Begin Dataset records

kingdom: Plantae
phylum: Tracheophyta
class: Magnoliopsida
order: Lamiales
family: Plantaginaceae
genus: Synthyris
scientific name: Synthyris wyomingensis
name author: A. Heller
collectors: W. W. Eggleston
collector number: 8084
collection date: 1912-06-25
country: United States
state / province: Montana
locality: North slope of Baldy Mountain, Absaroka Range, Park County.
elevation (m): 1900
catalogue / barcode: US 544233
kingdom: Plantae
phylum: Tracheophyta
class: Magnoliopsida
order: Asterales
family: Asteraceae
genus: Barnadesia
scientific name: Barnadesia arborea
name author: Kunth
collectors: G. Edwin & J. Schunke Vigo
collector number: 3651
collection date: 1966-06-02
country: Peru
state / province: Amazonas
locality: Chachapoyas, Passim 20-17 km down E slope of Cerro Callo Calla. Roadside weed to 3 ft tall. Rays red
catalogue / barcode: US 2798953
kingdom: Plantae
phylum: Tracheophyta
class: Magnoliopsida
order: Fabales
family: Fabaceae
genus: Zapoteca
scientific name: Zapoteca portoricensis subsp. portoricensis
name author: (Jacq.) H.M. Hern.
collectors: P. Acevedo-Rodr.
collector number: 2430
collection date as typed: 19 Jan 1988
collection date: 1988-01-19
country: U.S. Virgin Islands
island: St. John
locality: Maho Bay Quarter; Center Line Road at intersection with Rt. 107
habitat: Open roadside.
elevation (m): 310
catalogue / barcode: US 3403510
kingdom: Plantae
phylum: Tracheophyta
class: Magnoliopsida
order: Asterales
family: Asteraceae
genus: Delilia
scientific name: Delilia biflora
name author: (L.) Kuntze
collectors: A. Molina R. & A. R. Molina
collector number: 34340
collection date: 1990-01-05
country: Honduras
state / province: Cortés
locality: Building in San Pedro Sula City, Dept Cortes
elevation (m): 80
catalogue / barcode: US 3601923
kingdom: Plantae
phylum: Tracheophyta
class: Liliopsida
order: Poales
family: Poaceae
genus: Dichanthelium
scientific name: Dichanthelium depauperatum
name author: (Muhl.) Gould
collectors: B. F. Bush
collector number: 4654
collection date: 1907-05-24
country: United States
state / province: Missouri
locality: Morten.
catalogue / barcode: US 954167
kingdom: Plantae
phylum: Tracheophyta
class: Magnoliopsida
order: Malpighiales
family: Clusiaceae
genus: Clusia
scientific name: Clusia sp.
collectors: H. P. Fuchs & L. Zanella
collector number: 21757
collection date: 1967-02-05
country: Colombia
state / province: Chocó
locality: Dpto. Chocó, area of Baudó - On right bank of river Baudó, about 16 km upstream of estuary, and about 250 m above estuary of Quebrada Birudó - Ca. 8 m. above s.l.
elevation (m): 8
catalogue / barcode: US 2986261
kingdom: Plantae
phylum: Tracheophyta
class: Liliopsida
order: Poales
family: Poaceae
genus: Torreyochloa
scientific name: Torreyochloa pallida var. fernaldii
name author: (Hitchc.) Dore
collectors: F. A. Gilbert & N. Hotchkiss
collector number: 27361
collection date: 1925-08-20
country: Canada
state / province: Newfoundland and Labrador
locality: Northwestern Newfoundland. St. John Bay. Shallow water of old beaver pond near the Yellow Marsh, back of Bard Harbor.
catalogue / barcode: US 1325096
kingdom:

End Dataset records

- What is expected:
Please show each line from the entries above that contains the string "catalogue".

- Exercise result:
catalogue / barcode: US 544233
catalogue / barcode: US 2798953
catalogue / barcode: US 3403510
catalogue / barcode: US 3601923
catalogue / barcode: US 954167
catalogue / barcode: US 2986261
catalogue / barcode: US 1325096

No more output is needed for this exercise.